Merchant: “…Business has really improved…I’m doing much better…Why ask for more out of life…”
Boy: “…Because we have to respond to omens…It’s called the principle of favorability, beginner’s luck…Because life wants you to achieve your Personal Legend…”
Then the boy had enough money to move on and reflected on all the events that had happened in the shop over the past year.
Boy: “…It’s almost as if he [the King] had been here and left his mark…And yet, none of these people has ever met the old king…”
I had a weird feeling at those last lines. The text read ‘as if’ the king was there, but it hit me, it’s not as if, the boy is the king. I don’t mean he is actually the king in disguise but that his impact is that of a king, but he doesn’t see that. He thinks he’s just more or less on his mission, not even directly on it anymore really, but when he didn’t feel like he was doing, he was doing the highest service.
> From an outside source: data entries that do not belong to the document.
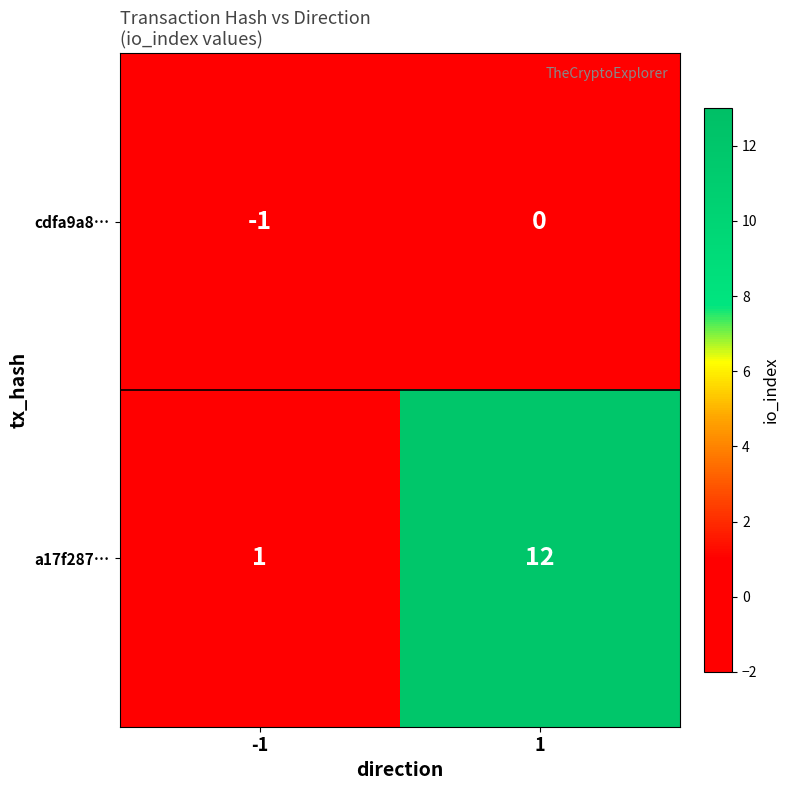

How many categories are shown in the chart?

2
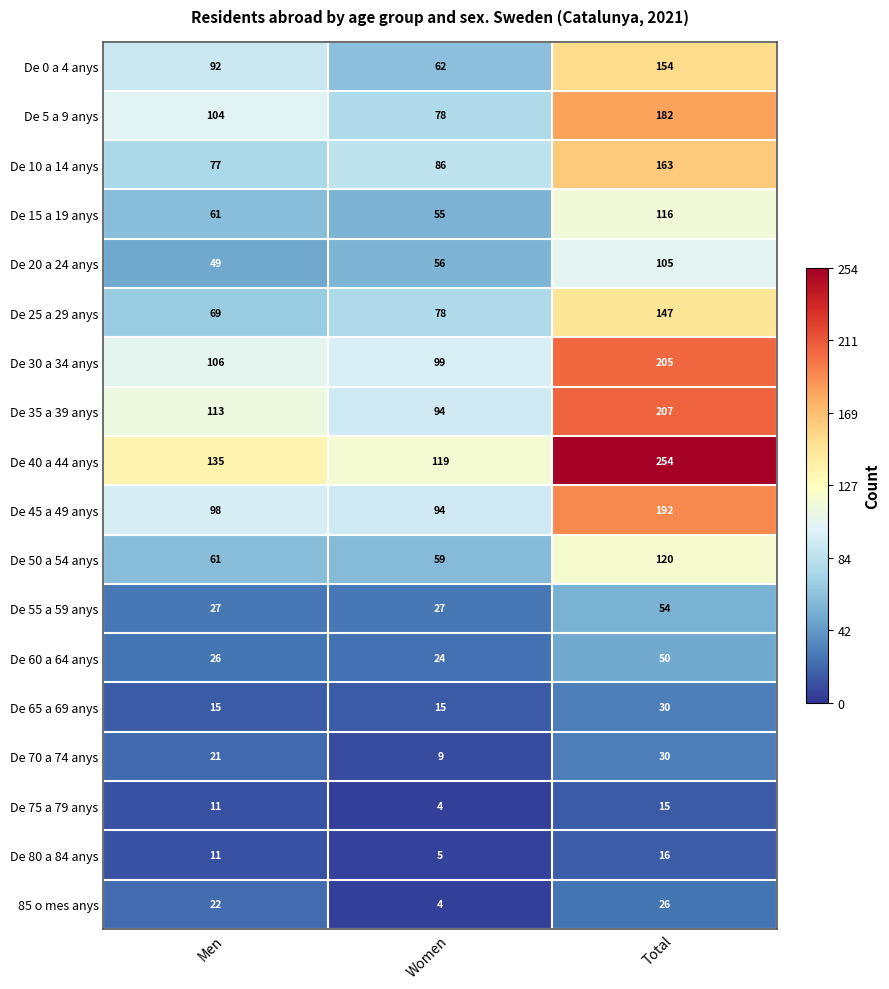

How many values in the De 45 a 49 anys series are below 98?

1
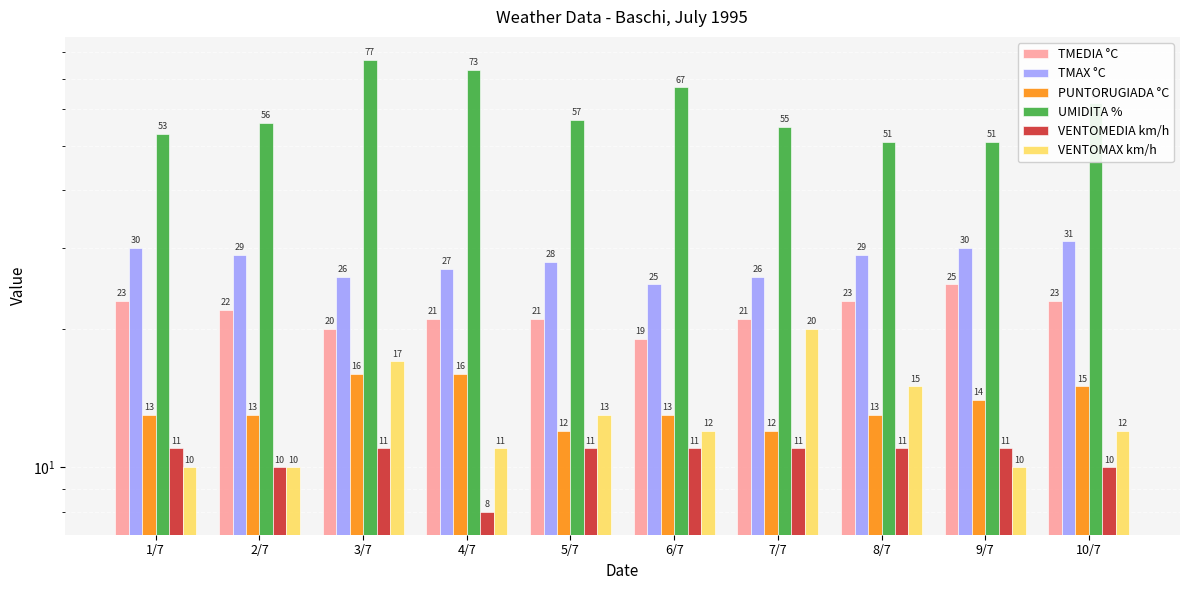

Which series has the largest range (max minus min)?

UMIDITA %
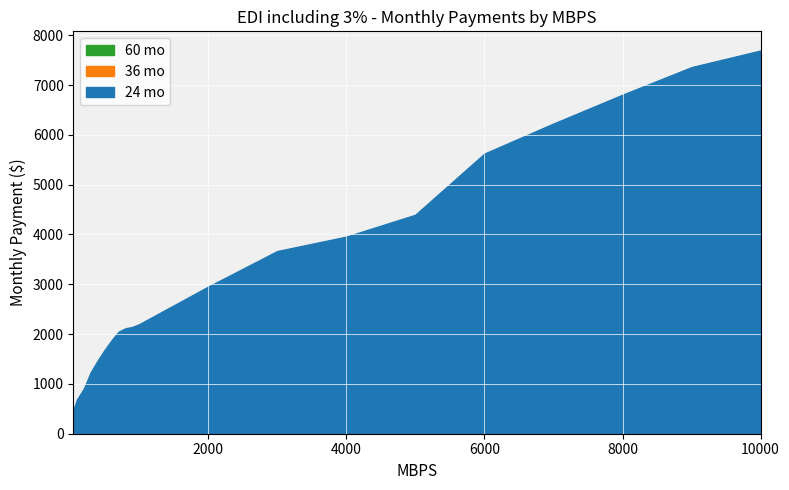

Where does the 36 mo series first go above 2198?

1000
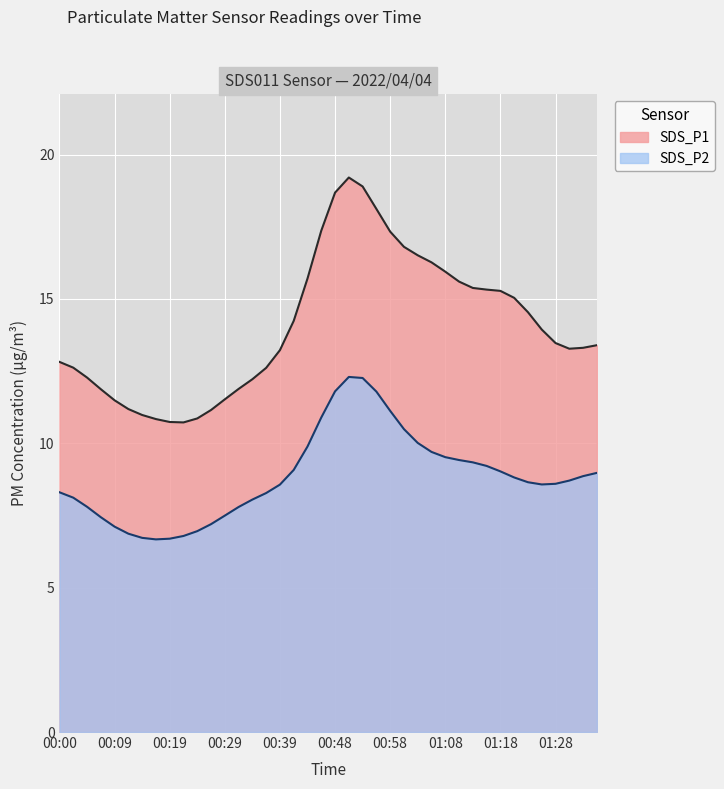

Which series has the largest total across all categories?

SDS_P1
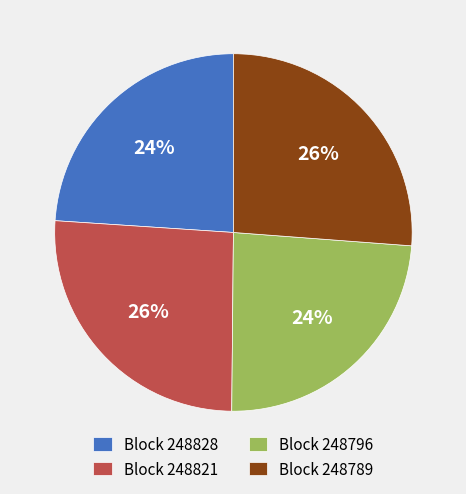

Is it true that Block 248828 is 24% of the pie?

True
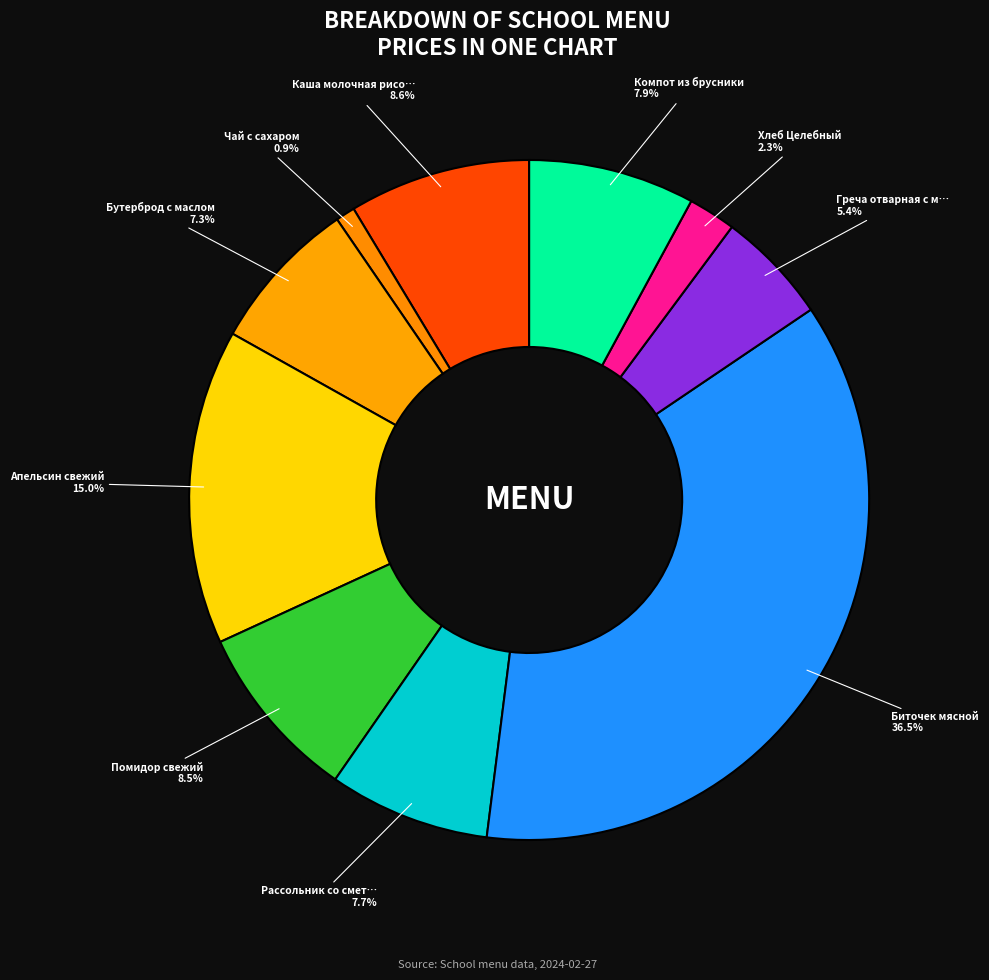

Count the number of slices in the pie.

10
What do both examples have in common? When it seemed nothing was happening, actually so much was happening. That hit me like a ton of bricks. This opens up whole new avenues of potential, but it’s so subtle and tricky precisely because it can’t be verbalized, grasped, explained. The point? We don’t always need to know that what we do next is the right thing, we just need to get started or be doing something even when something feels like nothing (i.e. no positive progress), because in the process of nothing, sometimes things we can’t observe are simultaneously overlaying themselves and we end up with a positive boon that (1) we didn’t expect and (2) perhaps would not have believed was possible if we were told it explicitly to begin with. So, maybe we do need to just trust the process. Trust the invisible process.